Run through the records and show each line that includes the string "disponible".
◇ ◇ ◇ ◇ ◇ ◇ ◇
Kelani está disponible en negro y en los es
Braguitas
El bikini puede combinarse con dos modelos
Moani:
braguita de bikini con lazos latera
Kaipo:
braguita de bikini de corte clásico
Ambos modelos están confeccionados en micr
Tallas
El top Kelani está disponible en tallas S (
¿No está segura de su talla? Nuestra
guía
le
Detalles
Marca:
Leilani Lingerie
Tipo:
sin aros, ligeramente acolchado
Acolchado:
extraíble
◇ ◇ ◇ ◇ ◇ ◇ ◇
_Exercise response:_
Kelani está disponible en negro y en los es
El top Kelani está disponible en tallas S (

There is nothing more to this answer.